2013-09-21 Thread Timothy Anderegg
>
>
>
>- I believe that we should add an AbstractEmailUser as a subclass of
>AbstractBaseUser, and make AbstractUser subclass it.
>   - So, right now we have AbstractBaseUser -> AbstractUser -> User.
>   - My desired hierarchy would be:
>  - AbstractBaseUser
> - AbstractEmailUser
>- AbstractUser
>   - User
>- EmailUser
> - I assume this is mostly intuitive, but under my proposed
>   hierarchy, everything that AbstractUser has now would be moved to
>   AbstractEmailUser *except for* the username field.
>   AbstractEmailUser would have USERNAME_FIELD set to 'email', and
>   REQUIRED_FIELDS set to empty tuple. AbstractUser would have 
> USERNAME_FIELD
>   set to 'username' and REQUIRED_FIELDS set to ('email',).
>   - Both User and EmailUser would have the swappable Meta option set
>   to 'AUTH_USER_MODEL'.
>
>
One thing to note here, is that AbstractEmailUser would have to define the
email field with unique=True in order for it to be used as USERNAME_FIELD.
 This would mean that AbstractUser and User would fundamentally change so
that email has to be unique.  This could definitely wreck havoc with
existing apps that don't have this requirement.

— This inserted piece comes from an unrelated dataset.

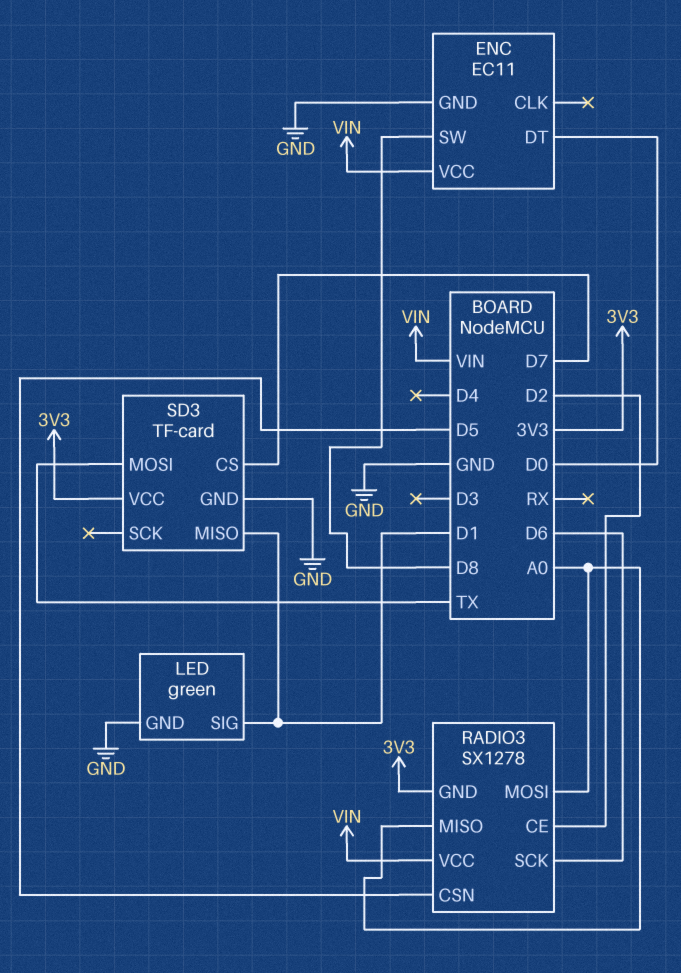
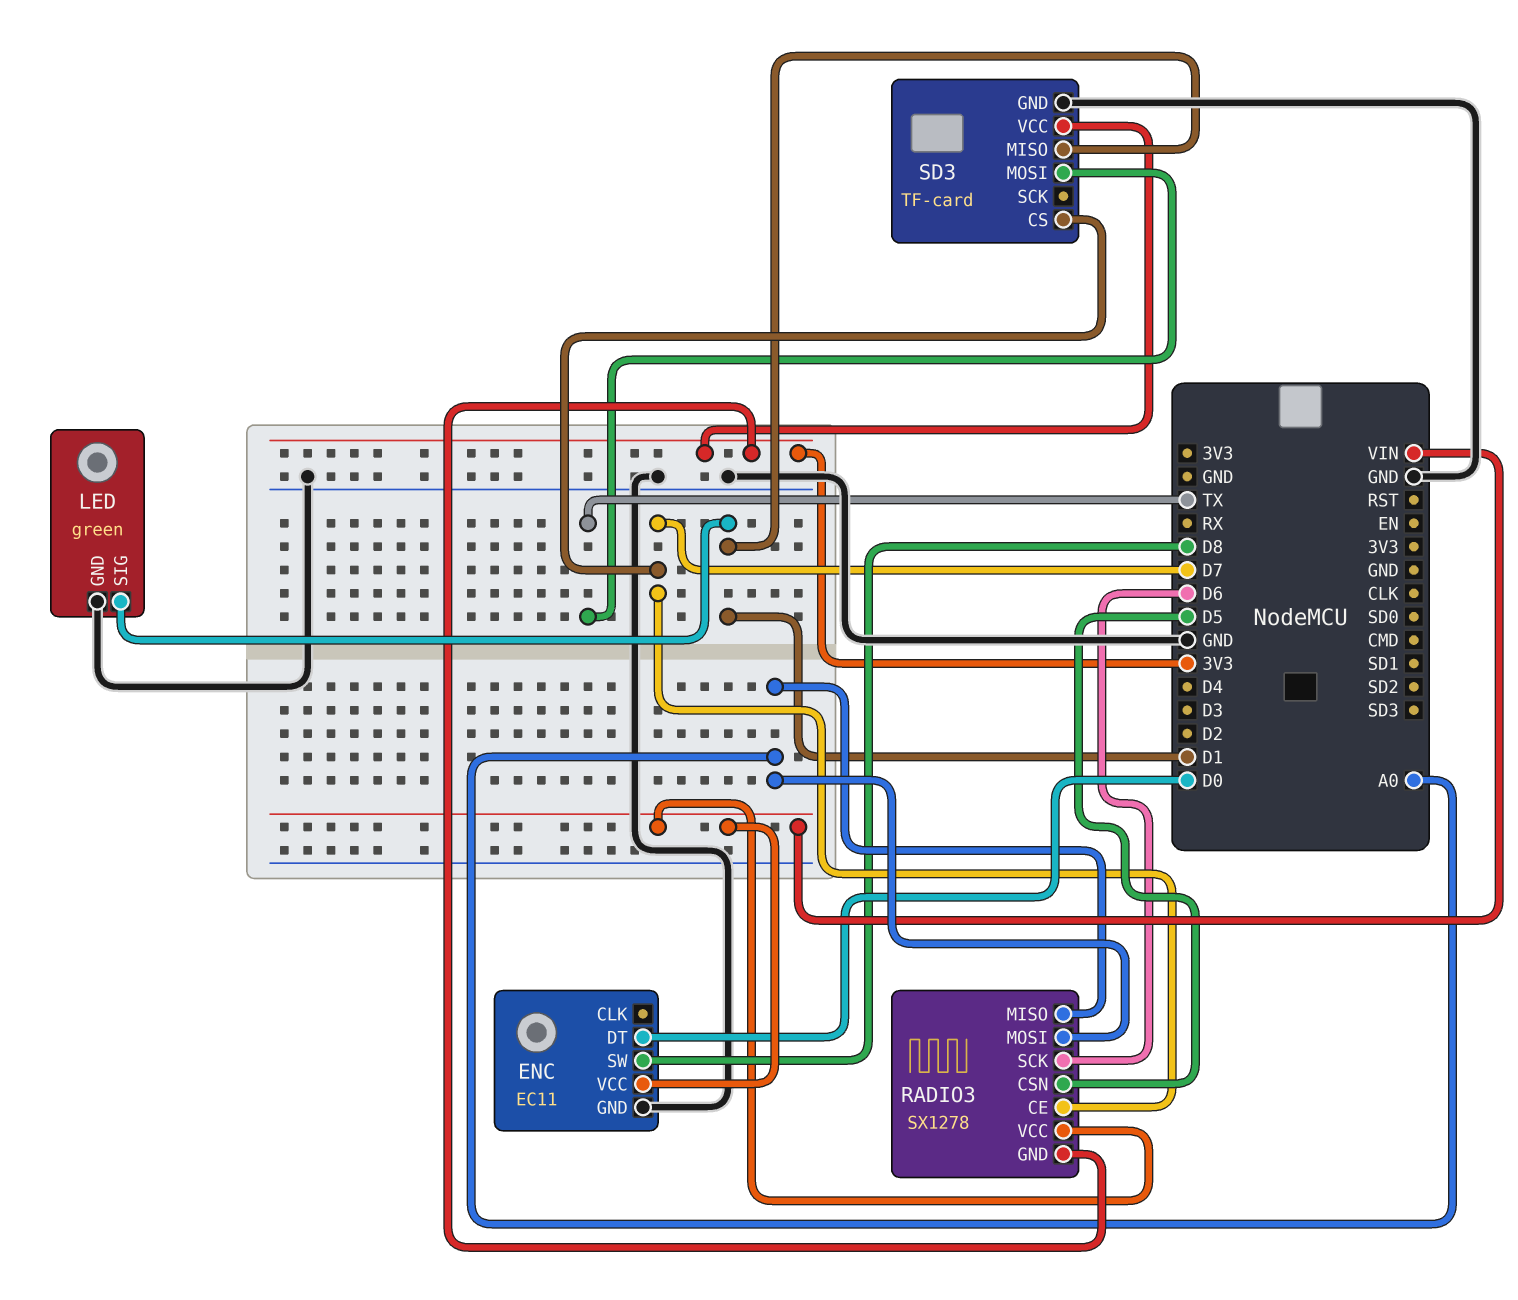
RADIO3 pin CE: D2 -> D7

One solution would be to have an intermediate class (AbstractNamedUser or
something) that both AbstractEmailUser and AbstractUser inherit from, and
each would define their own email fields.  The other would be to stub out
the email field (email = '') on AbstractEmailUser and actually implement it
in each descendent class.  I like the former approach myself, since it
abstracts out name handling and would make it easier to create custom users
that handle names differently.  It might make sense to put
AbstractEmailUser above AbstractNamedUser in the inheritance chain, and use
the stubbing technique too.

>
>- I would then propose taking forms that hard-declare username as a
>field (e.g. UserCreationForm, but there are others) and instead determine
>their username field using the `fields` meta option in ModelForm.
>   - An example in the case of the UserCreationForm would be: fields =
>   (model.USERNAME_FIELD, 'password1', 'password2')
>   - There's a potential land mine in here which is that the
>   `clean_username` method is much less straightforward: we'd either have 
> to
>   determine the method name programmatically in class construction or get
>   around the issue through double-defining it. I would favor the former
>   because then the form is useful without modification to more third-party
>   use cases. However, this is one of the (few, IMO) cases where there
>   actually is a complexity hit, and I believe this problem should be 
> noted as
>   a disadvantage of my approach.
>
> The clean_username method is technically unnesseccary, it just provides a
better error message than the ORM would.  There might be a way to
generalize this differently.  The other issue is that username is hard
coded into these forms as a regex validation.  That could perhaps be moved
to the AbstractUser class itself.

>
>- I haven't looked at views as thoroughly, but I believe them to be
>more straightforward. I will do this dive soon.
>
> In my experimentation, I haven't had to touch the views at all to make
things work.  I may have missed something though!

The only other part that would have to change is UserAdmin, although it may
end up being simpler just to require a custom Admin class for every custom
user model, since it seems to me abstracting that would be tricky.